Deep in the far-flung future, a motley band of heath-care workers roam the nether regions of space – located just behind the Big Dipper – looking for love, adventure and a steady paycheck. These are the men and women and robots of Space Hospital.
Space Hospital can most easily be described as the union of a 70’s scifi series with the early episodes of General Hospital, back when the soap focused on hospital drama and not the glorification of mob violence. (What?!? It’s a guilty pleasure!)
Creating an intentionally retro, kitschy series is a smart move as replicating the visual effects of recent scifi blockbusters like Avatar would be nearly impossible on a web series budget. While the show’s visual style and campy feel, obviously, will not appeal to everyone it does serve a purpose. “It looks like a kid’s show,” states series creator Rob Poe, “[b]ut underneath that façade is something a lot darker and less distinct – whimsy with an undertone of menace.”
Like many independently financed web series, Space Hospital is produced on a shoestring budget. Poe creates all of the show’s various props by hand from household objects and odds-and-ends. The dedication of the series’ cast and crew has earned them the respect of their peers. Web series producer, Sandra Payne describes Space Hospital as plucky and admires the fact the series does not look like any other show.

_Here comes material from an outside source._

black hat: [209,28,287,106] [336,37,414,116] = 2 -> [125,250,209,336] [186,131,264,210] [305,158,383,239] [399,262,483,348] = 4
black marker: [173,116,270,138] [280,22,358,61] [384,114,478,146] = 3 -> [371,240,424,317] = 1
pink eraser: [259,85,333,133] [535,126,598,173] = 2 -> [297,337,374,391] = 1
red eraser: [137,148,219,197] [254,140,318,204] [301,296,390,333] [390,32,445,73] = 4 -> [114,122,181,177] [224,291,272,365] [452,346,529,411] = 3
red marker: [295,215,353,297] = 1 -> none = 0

Ultimately, those involved with the production see it as an opportunity to experiment and play without outside interference. “Nearly everyone who does the show falls in love with it. They fall in love with their own characters; they fall in love with the world,” states Poe. The show’s unique visual style and home-made feel enhances the impression that, at its heart, this is a production amongst friends, performed simply for the love of performing.

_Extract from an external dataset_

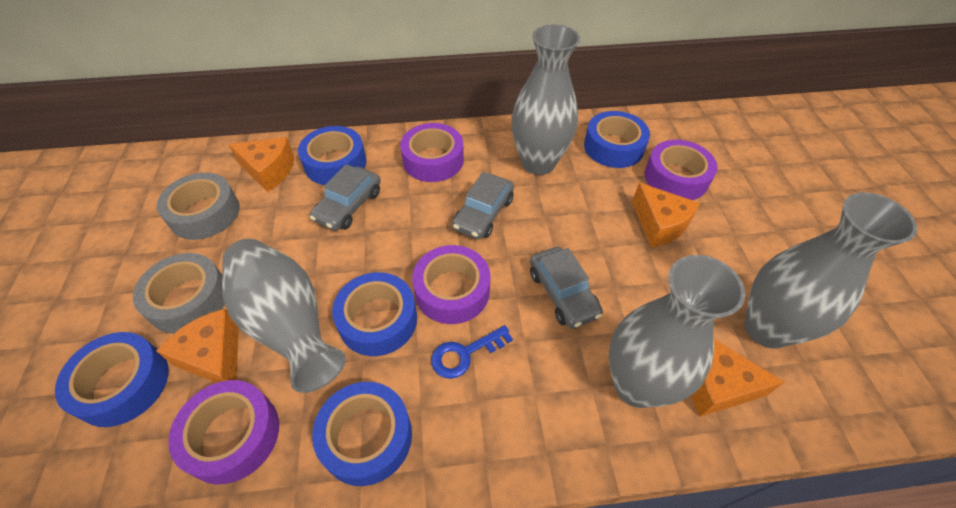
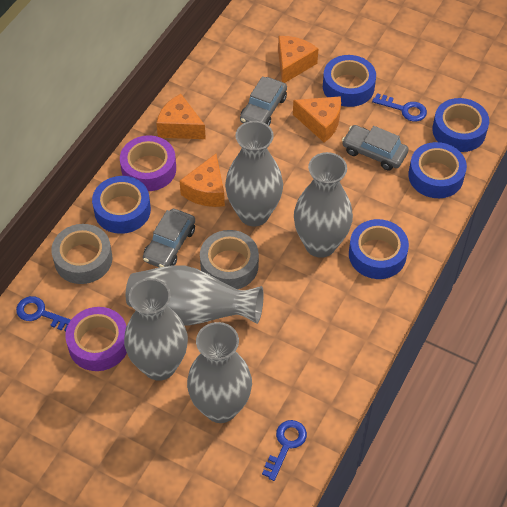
blue key: [431,325,513,379] = 1 -> [16,296,71,331] [262,420,307,481] [372,93,427,122] = 3
grey vase: [222,239,346,393] [511,24,580,175] [609,255,745,408] [744,192,917,349] = 4 -> [124,278,188,381] [126,265,264,326] [187,322,252,423] [225,121,283,227] [294,152,353,258] = 5
purple tape: [168,380,279,484] [400,123,464,182] [412,245,490,324] [645,140,718,200] = 4 -> [65,307,127,371] [120,135,176,191] = 2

Beneath the cheesy surface of melodrama and comedy lies a level of depth easily missed if the show is dismissed as a kitschy pastiche of 70’s sci-fi and for its middle-school set design. The series deals with current issues such as rampant consumerism and health care rationing and extrapolates, to an absurd extent, the far-flung ramifications of such behavior. Fortunately, the show gamely avoids becoming bogged-down or preachy when dealing with such heady issues, while still offering some solace for those seeking substance within the spectrum of silly sci-fi.

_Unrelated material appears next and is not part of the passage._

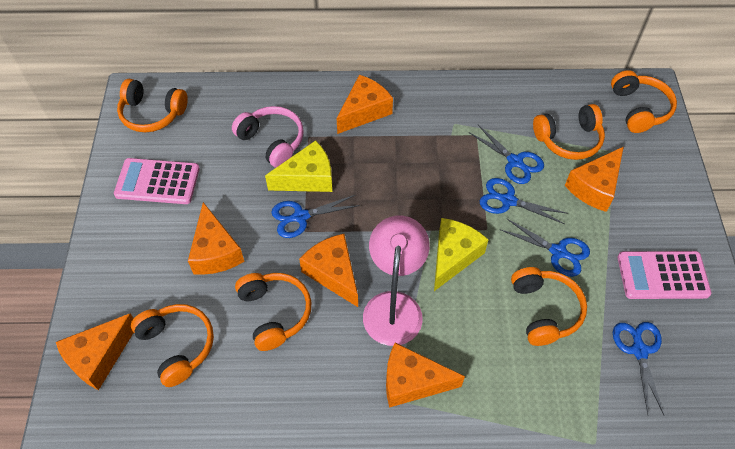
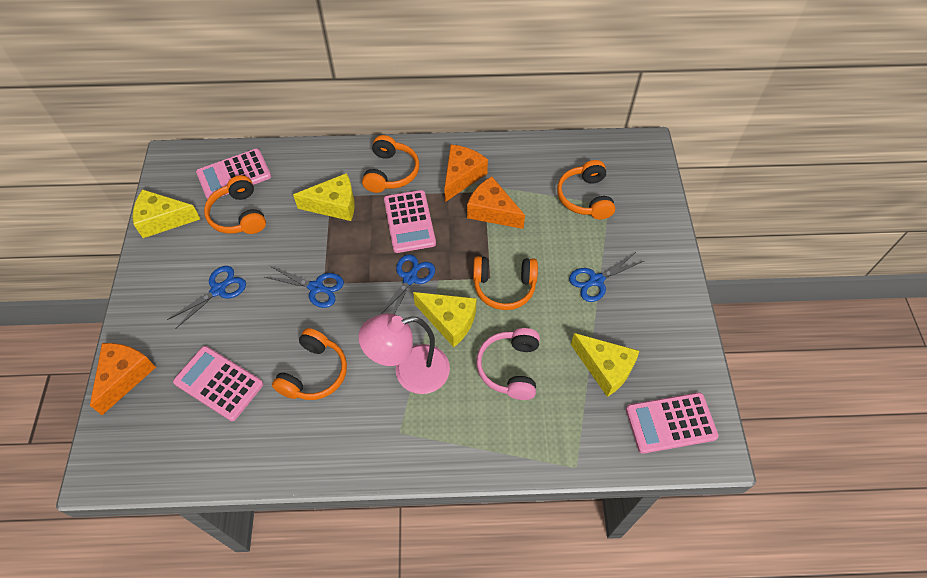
blue scissors: [271,195,360,238] [469,125,544,184] [480,178,568,224] [501,218,590,277] [613,322,665,416] = 5 -> [167,266,246,329] [265,266,344,308] [379,255,435,315] [569,252,644,302] = 4
orange cheese: [56,313,134,390] [188,202,245,275] [299,234,358,307] [337,75,393,134] [386,343,465,408] [565,147,624,212] = 6 -> [90,343,156,415] [444,145,488,202] [467,176,525,229] = 3
orange headphones: [117,79,188,132] [131,304,214,387] [235,273,311,351] [511,267,587,346] [533,104,605,160] [611,70,677,133] = 6 -> [204,175,266,234] [272,328,347,400] [362,135,419,193] [473,256,538,310] [557,160,615,220] = 5
pink calculator: [114,158,200,204] [617,251,711,299] = 2 -> [173,346,263,421] [196,149,271,200] [384,190,436,253] [626,392,719,454] = 4
yellow cheese: [265,140,332,192] [434,218,489,291] = 2 -> [133,189,200,238] [293,173,355,221] [413,292,477,347] [571,333,639,397] = 4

“If you… prefer black comedy to broad comedy and sport a persistent, low-grade existential crisis,” states series producer Sue Stoebner, “then there is a bedpan with your name on it waiting for you at Space Hospital.”
Currently, in its second season, Space Hospital is available on YouTube, Koldcast, as well as the show’s own website. The producers also maintain a behind the scenes blog featuring episode recaps, production information, and a science section that details how the series’ absurdity eludes to real science.